Word-for-word reproduction, images excluded: copy every entry below.
Information given: Begin
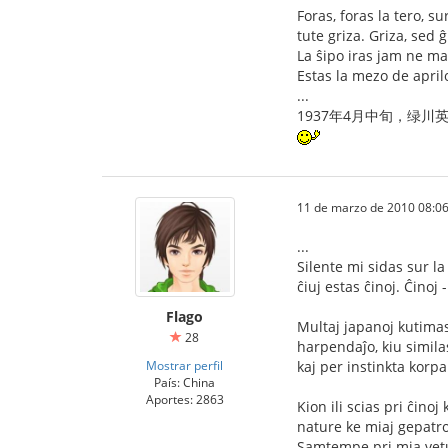
Foras, foras la tero, s
tute griza. Griza, sed 
La ŝipo iras jam ne ma
Estas la mezo de april
...
1937年4月中旬，绿
11 de marzo de 2010 08:06
...
Silente mi sidas sur la 
ĉiuj estas ĉinoj. Ĉinoj
Flago
Multaj japanoj kutimas 
28
harpendaĵo, kiu simila
Mostrar perfil
kaj per instinkta korpa
País: China
Aportes: 2863
Kion ili scias pri ĉino
nature ke miaj gepatro 
Samtempe pri mia vetur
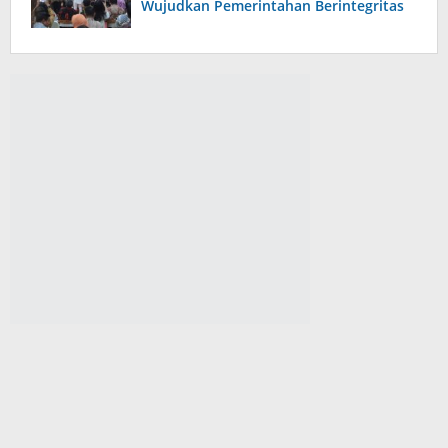
Wujudkan Pemerintahan Berintegritas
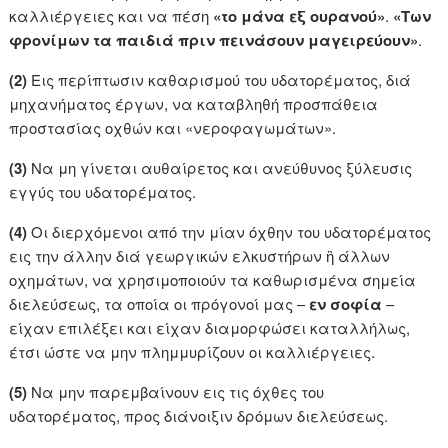
καλλιέργειες και να πέση
«το μάνα εξ ουρανού»
.
«Των
φρονίμων τα παιδιά πριν πεινάσουν μαγειρεύουν»
.
(2)
Εις περίπτωσιν καθαρισμού του υδατορέματος, διά
μηχανήματος έργων, να καταβληθή προσπάθεια
προστασίας οχθών και «νεροφαγωμάτων».
(3)
Να μη γίνεται αυθαίρετος και ανεύθυνος ξύλευσις
εγγύς του υδατορέματος.
(4)
Οι διερχόμενοι από την μίαν όχθην του υδατορέματος
εις την άλλην διά γεωργικών ελκυστήρων ἢ άλλων
οχημάτων, να χρησιμοποιούν τα καθωρισμένα σημεία
διελεύσεως, τα οποία οι πρόγονοί μας –
εν σοφία
–
είχαν επιλέξει και είχαν διαμορφώσει καταλλήλως,
έτσι ώστε να μην πλημμυρίζουν οι καλλιέργειες.
(5)
Να μην παρεμβαίνουν εις τις όχθες του
υδατορέματος, προς διάνοιξιν δρόμων διελεύσεως.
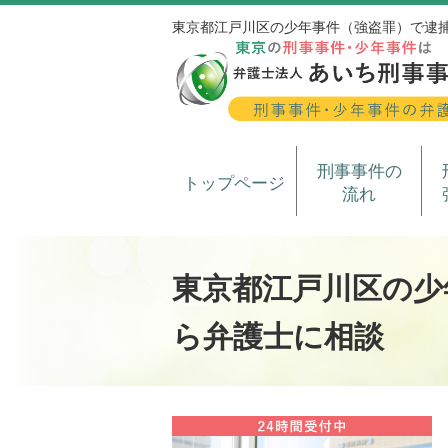
東京都江戸川区の少年事件（強盗罪）で逮
刑事事件の
トップページ
流れ
東京都江戸川区の少
ら弁護士に相談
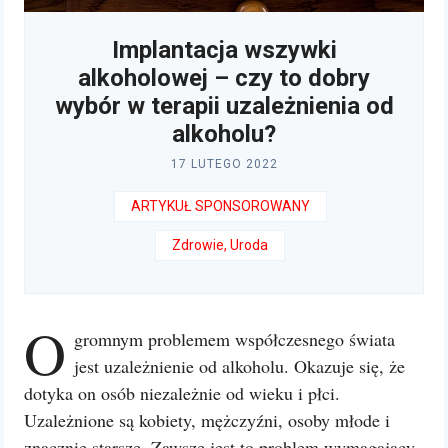
Implantacja wszywki
alkoholowej – czy to dobry
wybór w terapii uzależnienia od
alkoholu?
17 LUTEGO 2022
ARTYKUŁ SPONSOROWANY
Zdrowie, Uroda
O
gromnym problemem współczesnego świata
jest uzależnienie od alkoholu. Okazuje się, że
dotyka on osób niezależnie od wieku i płci.
Uzależnione są kobiety, mężczyźni, osoby młode i
znacznie starsze. Zawsze jest to problem wymagający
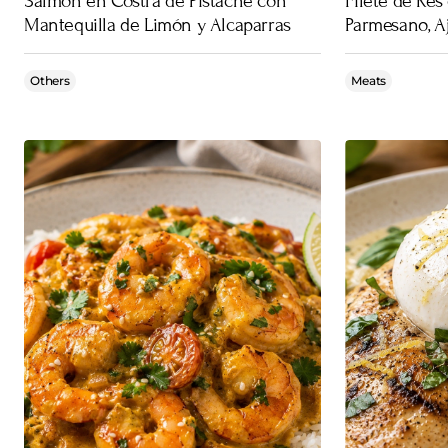
Salmón en Costra de Pistache con
Filete de Res
Mantequilla de Limón y Alcaparras
Parmesano, Aj
Others
Meats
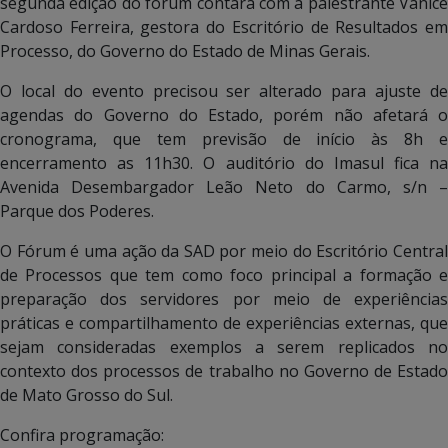
segunda edição do fórum contará com a palestrante Vanice
Cardoso Ferreira, gestora do Escritório de Resultados em
Processo, do Governo do Estado de Minas Gerais.
O local do evento precisou ser alterado para ajuste de
agendas do Governo do Estado, porém não afetará o
cronograma, que tem previsão de início às 8h e
encerramento as 11h30. O auditório do Imasul fica na
Avenida Desembargador Leão Neto do Carmo, s/n –
Parque dos Poderes.
O Fórum é uma ação da SAD por meio do Escritório Central
de Processos que tem como foco principal a formação e
preparação dos servidores por meio de experiências
práticas e compartilhamento de experiências externas, que
sejam consideradas exemplos a serem replicados no
contexto dos processos de trabalho no Governo de Estado
de Mato Grosso do Sul.
Confira programação:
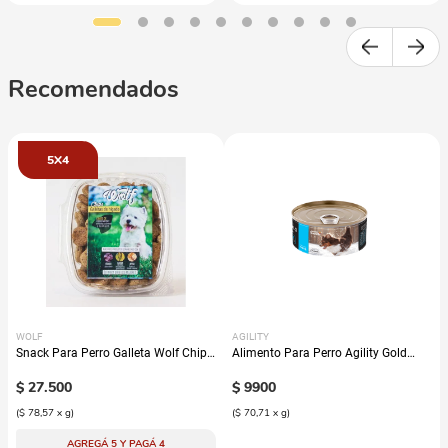
Recomendados
5X4
WOLF
AGILITY
Snack Para Perro Galleta Wolf Chips
Alimento Para Perro Agility Gold
De Hígado
Entérico
$
27
.
500
$
9900
(
$ 78,57
x
g
)
(
$ 70,71
x
g
)
AGREGÁ 5 Y PAGÁ 4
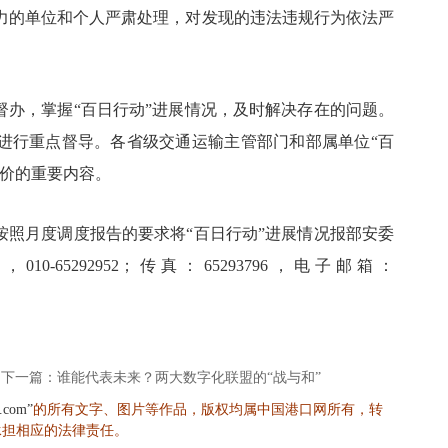
力的单位和个人严肃处理，对发现的违法违规行为依法严
督办，掌握“百日行动”进展情况，及时解决存在的问题。
况进行重点督导。各省级交通运输主管部门和部属单位“百
评价的重要内容。
前按照月度调度报告的要求将“百日行动”进展情况报部安委
010-65292952；传真：65293796，电子邮箱：
下一篇：谁能代表未来？两大数字化联盟的“战与和”
的所有文字、图片等作品，版权均属中国港口网所有，转
s.com”
承担相应的法律责任。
Information given: End
### Exercise response
Foras, foras la tero, s
tute griza. Griza, sed 
La ŝipo iras jam ne ma
Estas la mezo de april
...
1937年4月中旬，绿
11 de marzo de 2010 08:06
...
Silente mi sidas sur la 
ĉiuj estas ĉinoj. Ĉinoj
Flago
Multaj japanoj kutimas 
28
harpendaĵo, kiu simila
Mostrar perfil
kaj per instinkta korpa
País: China
Aportes: 2863
Kion ili scias pri ĉino
nature ke miaj gepatro 
Samtempe pri mia vetur
Wujudkan Pemerintahan Berintegritas
καλλιέργειες και να πέση
«το μάνα εξ ουρανού»
.
«Των
φρονίμων τα παιδιά πριν πεινάσουν μαγειρεύουν»
.
(2)
Εις περίπτωσιν καθαρισμού του υδατορέματος, διά
μηχανήματος έργων, να καταβληθή προσπάθεια
προστασίας οχθών και «νεροφαγωμάτων».
(3)
Να μη γίνεται αυθαίρετος και ανεύθυνος ξύλευσις
εγγύς του υδατορέματος.
(4)
Οι διερχόμενοι από την μίαν όχθην του υδατορέματος
εις την άλλην διά γεωργικών ελκυστήρων ἢ άλλων
οχημάτων, να χρησιμοποιούν τα καθωρισμένα σημεία
διελεύσεως, τα οποία οι πρόγονοί μας –
εν σοφία
–
είχαν επιλέξει και είχαν διαμορφώσει καταλλήλως,
έτσι ώστε να μην πλημμυρίζουν οι καλλιέργειες.
(5)
Να μην παρεμβαίνουν εις τις όχθες του
υδατορέματος, προς διάνοιξιν δρόμων διελεύσεως.
東京都江戸川区の少年事件（強盗罪）で逮
刑事事件の
トップページ
流れ
東京都江戸川区の少
ら弁護士に相談
Implantacja wszywki
alkoholowej – czy to dobry
wybór w terapii uzależnienia od
alkoholu?
17 LUTEGO 2022
ARTYKUŁ SPONSOROWANY
Zdrowie, Uroda
O
gromnym problemem współczesnego świata
jest uzależnienie od alkoholu. Okazuje się, że
dotyka on osób niezależnie od wieku i płci.
Uzależnione są kobiety, mężczyźni, osoby młode i
znacznie starsze. Zawsze jest to problem wymagający
Salmón en Costra de Pistache con
Filete de Res
Mantequilla de Limón y Alcaparras
Parmesano, Aj
Others
Meats
segunda edição do fórum contará com a palestrante Vanice
Cardoso Ferreira, gestora do Escritório de Resultados em
Processo, do Governo do Estado de Minas Gerais.
O local do evento precisou ser alterado para ajuste de
agendas do Governo do Estado, porém não afetará o
cronograma, que tem previsão de início às 8h e
encerramento as 11h30. O auditório do Imasul fica na
Avenida Desembargador Leão Neto do Carmo, s/n –
Parque dos Poderes.
O Fórum é uma ação da SAD por meio do Escritório Central
de Processos que tem como foco principal a formação e
preparação dos servidores por meio de experiências
práticas e compartilhamento de experiências externas, que
sejam consideradas exemplos a serem replicados no
contexto dos processos de trabalho no Governo de Estado
de Mato Grosso do Sul.
Confira programação:
Recomendados
5X4
WOLF
AGILITY
Snack Para Perro Galleta Wolf Chips
Alimento Para Perro Agility Gold
De Hígado
Entérico
$
27
.
500
$
9900
(
$ 78,57
x
g
)
(
$ 70,71
x
g
)
AGREGÁ 5 Y PAGÁ 4
力的单位和个人严肃处理，对发现的违法违规行为依法严
督办，掌握“百日行动”进展情况，及时解决存在的问题。
况进行重点督导。各省级交通运输主管部门和部属单位“百
评价的重要内容。
前按照月度调度报告的要求将“百日行动”进展情况报部安委
010-65292952；传真：65293796，电子邮箱：
下一篇：谁能代表未来？两大数字化联盟的“战与和”
的所有文字、图片等作品，版权均属中国港口网所有，转
s.com”
承担相应的法律责任。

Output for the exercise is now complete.